The command system approved a two-pronged study of population migration in Bangladesh due to rising sea levels and the death of motor vehicles to give a statistically fundamental view of the mechanisms of a significant socio-economic problem.
“In the first case, we wanted to see if the migration between places could be predicted from a geographical distance or the severity of the flooding in that area – which area is closest to another area or the level of flooding would help. Predict the size of the migration, ”said Ruiz Marín.
For the second case, looking at the spatial distribution of alcohol-related car accidents in 1980, 1994, and 2009, countries with high rates of such accidents were compared with neighboring states and states with similar legislative ideologies on drinking and driving.

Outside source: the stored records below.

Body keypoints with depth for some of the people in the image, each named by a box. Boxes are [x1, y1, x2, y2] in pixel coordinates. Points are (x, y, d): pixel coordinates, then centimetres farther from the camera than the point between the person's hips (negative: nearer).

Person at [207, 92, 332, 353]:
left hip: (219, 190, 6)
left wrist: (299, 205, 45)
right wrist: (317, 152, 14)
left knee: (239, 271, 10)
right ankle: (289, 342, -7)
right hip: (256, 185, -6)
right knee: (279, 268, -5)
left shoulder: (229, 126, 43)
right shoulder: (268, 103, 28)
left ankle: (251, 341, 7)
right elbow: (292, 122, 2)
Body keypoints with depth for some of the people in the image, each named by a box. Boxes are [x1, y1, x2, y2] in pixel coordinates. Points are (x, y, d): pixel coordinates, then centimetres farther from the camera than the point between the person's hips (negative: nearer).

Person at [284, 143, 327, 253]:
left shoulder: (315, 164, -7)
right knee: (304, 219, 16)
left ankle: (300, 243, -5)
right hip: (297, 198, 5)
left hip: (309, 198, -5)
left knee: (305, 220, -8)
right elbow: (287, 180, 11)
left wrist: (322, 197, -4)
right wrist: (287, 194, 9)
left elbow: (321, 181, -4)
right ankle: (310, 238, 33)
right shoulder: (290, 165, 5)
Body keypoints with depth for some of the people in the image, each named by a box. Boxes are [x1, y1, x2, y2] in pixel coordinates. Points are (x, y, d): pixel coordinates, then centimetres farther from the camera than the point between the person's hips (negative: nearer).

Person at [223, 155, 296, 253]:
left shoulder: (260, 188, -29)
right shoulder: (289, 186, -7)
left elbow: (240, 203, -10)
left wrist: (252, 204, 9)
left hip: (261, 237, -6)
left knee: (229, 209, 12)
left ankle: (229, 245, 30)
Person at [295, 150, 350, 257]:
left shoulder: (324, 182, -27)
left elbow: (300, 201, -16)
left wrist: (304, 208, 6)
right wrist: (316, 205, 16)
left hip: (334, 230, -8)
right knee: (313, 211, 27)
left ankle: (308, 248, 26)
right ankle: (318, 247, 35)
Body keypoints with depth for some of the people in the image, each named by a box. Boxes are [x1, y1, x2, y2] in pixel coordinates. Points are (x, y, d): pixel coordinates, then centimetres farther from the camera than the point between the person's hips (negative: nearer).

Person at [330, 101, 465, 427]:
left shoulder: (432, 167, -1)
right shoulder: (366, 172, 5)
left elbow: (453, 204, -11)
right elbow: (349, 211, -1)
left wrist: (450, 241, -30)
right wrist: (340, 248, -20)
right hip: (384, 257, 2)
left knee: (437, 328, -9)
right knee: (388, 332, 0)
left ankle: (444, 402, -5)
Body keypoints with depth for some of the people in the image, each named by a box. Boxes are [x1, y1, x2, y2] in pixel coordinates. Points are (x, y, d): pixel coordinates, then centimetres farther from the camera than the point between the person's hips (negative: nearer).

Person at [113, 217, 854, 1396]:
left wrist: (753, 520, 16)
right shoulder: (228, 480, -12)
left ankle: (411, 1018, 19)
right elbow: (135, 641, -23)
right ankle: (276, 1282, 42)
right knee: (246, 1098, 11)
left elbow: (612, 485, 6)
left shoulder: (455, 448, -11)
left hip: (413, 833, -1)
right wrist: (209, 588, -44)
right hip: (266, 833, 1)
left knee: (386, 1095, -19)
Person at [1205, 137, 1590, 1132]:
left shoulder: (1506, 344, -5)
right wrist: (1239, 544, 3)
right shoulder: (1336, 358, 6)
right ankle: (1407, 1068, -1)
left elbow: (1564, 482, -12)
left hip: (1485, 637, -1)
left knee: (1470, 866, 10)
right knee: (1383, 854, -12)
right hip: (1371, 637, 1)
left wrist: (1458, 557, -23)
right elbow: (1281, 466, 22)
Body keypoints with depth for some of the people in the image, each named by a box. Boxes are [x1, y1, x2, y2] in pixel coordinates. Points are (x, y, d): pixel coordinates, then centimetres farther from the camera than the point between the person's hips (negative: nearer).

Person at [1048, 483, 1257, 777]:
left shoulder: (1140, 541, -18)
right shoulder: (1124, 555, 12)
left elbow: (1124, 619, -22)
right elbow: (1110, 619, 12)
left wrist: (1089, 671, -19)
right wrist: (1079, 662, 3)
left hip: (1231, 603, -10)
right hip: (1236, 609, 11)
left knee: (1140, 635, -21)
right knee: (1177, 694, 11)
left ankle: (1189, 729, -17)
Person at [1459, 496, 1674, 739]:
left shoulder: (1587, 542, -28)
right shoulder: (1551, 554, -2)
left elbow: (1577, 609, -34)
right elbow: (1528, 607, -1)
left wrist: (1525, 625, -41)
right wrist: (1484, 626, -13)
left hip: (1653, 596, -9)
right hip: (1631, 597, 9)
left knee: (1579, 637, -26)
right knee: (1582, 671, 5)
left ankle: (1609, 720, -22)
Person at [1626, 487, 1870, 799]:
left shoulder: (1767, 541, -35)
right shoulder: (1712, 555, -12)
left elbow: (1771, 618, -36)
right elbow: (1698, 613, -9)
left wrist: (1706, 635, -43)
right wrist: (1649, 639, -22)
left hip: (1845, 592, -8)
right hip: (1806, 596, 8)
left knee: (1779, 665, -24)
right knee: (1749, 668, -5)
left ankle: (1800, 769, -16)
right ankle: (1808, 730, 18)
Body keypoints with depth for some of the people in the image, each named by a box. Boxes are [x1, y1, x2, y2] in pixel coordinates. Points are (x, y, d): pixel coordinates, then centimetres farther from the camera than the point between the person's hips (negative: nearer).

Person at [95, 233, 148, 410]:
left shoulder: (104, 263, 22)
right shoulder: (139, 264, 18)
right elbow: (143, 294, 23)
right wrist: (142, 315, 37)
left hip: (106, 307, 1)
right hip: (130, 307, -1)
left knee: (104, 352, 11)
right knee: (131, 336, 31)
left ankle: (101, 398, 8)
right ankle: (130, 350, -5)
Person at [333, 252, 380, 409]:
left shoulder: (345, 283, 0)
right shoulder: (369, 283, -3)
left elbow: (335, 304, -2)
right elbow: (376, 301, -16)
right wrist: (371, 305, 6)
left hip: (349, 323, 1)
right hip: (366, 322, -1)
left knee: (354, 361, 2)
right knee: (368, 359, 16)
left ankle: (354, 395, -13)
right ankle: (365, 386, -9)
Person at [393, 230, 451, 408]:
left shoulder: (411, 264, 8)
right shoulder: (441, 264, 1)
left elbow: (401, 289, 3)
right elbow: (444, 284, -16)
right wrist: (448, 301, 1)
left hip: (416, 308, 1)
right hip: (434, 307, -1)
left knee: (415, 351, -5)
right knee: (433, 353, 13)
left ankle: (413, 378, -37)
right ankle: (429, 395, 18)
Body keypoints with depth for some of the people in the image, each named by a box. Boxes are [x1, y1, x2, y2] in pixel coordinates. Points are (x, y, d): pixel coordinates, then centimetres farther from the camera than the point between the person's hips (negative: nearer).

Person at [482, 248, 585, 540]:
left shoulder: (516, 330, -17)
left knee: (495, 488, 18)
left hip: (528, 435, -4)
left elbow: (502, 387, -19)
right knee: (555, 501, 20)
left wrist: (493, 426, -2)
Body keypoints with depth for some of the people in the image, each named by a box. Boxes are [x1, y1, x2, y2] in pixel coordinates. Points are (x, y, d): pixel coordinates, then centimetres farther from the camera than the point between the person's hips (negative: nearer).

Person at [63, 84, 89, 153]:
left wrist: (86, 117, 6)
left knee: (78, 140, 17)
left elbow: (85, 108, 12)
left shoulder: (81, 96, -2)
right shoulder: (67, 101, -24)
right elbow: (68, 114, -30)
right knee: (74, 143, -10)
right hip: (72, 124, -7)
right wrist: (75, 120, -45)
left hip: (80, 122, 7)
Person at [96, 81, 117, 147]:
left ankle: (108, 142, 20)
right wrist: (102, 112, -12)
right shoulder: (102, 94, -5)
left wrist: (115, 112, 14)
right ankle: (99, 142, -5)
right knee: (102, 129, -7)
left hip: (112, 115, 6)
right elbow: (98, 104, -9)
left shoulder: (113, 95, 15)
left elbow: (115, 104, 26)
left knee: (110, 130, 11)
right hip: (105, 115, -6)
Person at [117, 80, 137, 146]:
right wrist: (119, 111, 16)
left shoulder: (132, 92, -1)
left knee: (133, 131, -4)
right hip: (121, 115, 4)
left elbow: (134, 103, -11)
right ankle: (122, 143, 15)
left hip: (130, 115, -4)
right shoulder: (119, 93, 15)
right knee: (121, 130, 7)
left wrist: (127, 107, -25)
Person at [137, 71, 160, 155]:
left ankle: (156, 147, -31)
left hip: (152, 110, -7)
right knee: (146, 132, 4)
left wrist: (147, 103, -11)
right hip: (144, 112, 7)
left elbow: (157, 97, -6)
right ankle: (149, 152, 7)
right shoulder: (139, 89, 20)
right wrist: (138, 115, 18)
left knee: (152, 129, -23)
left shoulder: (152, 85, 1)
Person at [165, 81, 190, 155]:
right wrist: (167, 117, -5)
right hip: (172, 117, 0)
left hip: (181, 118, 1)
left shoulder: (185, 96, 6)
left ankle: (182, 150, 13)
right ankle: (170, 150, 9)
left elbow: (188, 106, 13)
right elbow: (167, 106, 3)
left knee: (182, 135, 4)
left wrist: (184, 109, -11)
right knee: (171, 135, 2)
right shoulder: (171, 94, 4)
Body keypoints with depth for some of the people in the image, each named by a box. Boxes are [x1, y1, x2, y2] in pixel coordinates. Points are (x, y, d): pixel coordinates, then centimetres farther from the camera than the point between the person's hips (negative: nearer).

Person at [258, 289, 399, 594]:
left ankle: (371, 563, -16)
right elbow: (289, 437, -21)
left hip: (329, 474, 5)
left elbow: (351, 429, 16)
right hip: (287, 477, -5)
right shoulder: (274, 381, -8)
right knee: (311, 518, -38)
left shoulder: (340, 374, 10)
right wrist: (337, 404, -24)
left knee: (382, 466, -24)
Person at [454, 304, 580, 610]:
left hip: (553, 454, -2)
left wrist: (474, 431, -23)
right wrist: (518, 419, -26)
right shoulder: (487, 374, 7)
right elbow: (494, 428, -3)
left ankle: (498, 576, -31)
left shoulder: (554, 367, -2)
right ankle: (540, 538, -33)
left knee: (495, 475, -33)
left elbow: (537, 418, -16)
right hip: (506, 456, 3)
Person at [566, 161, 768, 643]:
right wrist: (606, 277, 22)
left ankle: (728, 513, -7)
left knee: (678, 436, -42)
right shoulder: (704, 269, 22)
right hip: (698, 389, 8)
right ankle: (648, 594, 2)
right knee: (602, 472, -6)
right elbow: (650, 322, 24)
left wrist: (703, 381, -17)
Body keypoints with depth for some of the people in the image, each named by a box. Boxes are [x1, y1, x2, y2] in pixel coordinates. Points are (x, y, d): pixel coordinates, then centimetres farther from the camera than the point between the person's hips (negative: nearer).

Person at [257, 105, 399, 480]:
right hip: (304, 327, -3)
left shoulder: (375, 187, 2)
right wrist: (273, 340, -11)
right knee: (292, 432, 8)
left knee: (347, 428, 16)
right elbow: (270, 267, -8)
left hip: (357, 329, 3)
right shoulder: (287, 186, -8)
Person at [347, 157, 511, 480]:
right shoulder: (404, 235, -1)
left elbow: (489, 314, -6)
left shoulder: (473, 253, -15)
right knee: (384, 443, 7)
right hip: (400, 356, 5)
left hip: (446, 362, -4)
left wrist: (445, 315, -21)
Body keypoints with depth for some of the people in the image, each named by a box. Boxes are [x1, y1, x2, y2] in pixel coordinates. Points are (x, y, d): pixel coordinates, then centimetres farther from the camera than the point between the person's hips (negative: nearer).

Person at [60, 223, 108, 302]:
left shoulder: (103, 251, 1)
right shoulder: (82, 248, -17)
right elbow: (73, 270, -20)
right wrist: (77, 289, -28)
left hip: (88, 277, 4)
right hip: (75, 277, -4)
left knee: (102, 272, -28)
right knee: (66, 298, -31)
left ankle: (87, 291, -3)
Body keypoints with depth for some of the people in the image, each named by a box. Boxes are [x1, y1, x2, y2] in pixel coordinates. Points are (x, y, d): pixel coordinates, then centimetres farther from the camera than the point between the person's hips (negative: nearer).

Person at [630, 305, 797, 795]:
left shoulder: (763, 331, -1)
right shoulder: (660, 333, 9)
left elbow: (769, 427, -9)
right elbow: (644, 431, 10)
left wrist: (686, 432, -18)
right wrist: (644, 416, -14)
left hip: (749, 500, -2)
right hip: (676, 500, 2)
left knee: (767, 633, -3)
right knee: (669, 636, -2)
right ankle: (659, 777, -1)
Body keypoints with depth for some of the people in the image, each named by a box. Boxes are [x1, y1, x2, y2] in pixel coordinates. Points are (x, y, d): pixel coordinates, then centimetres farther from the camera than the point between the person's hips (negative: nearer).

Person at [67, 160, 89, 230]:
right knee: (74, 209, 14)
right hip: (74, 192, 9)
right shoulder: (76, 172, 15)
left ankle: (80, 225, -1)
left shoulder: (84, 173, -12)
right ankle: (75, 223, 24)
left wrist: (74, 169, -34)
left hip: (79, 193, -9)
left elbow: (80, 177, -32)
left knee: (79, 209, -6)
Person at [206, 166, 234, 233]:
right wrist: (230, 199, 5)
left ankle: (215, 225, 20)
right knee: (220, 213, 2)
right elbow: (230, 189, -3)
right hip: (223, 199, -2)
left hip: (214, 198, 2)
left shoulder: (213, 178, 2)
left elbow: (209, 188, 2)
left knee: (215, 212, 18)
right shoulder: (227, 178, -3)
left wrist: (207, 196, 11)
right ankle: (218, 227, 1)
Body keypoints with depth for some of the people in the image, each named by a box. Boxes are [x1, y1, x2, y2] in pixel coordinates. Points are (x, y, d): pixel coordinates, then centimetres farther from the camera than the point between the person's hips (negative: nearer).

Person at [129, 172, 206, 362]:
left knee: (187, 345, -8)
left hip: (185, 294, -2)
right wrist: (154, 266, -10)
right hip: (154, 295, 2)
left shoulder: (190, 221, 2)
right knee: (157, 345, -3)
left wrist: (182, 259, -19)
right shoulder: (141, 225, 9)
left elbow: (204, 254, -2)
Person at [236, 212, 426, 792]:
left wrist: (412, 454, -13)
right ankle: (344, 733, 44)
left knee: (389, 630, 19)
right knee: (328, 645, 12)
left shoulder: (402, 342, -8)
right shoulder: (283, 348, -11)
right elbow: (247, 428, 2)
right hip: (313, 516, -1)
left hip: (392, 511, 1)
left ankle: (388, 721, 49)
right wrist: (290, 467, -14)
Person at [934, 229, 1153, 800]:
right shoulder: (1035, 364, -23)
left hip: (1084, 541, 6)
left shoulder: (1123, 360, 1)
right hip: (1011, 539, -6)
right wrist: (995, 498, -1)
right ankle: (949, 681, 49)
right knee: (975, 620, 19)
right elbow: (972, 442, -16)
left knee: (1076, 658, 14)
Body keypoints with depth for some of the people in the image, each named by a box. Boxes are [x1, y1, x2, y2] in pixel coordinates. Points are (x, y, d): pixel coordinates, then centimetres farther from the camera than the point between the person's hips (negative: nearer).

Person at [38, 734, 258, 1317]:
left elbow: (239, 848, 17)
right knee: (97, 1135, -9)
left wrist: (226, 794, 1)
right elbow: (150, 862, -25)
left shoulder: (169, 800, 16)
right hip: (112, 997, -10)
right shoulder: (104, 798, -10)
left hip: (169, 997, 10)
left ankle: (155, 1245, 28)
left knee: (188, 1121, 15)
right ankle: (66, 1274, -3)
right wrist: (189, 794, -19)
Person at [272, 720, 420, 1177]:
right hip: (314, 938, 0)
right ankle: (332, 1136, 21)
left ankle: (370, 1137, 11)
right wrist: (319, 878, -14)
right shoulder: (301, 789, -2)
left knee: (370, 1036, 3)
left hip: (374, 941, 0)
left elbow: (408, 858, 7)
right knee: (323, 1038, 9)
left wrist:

“We have found a stronger link between states that share borders and states that share legislative ideologies related to alcohol consumption and driving.”
Porphyry and Ruiz Marin then plan to expand their methods to analyzing spatial-temporal processes such as gun violence in the United States – a major research project recently funded by the National Science Foundation’s LEAP HI program or epileptic seizures in the brain. . Their work can help them understand when and where gun violence can occur or when seizures can begin.
Reference: Maurizio Porphyry and Manuel Ruiz Marin, October 21, 2020, “Information-theoretical approach to the study of spatial dependencies in small data sets” Royal Society A: Mathematics, Physics and Engineering Sciences.
DOI: 10.1098 / rspa.2020.0113
The research is supported by the National Science Foundation and the Perfect Groups of the Murcia Region and the Fundación Séneca, Science and Technology Agency.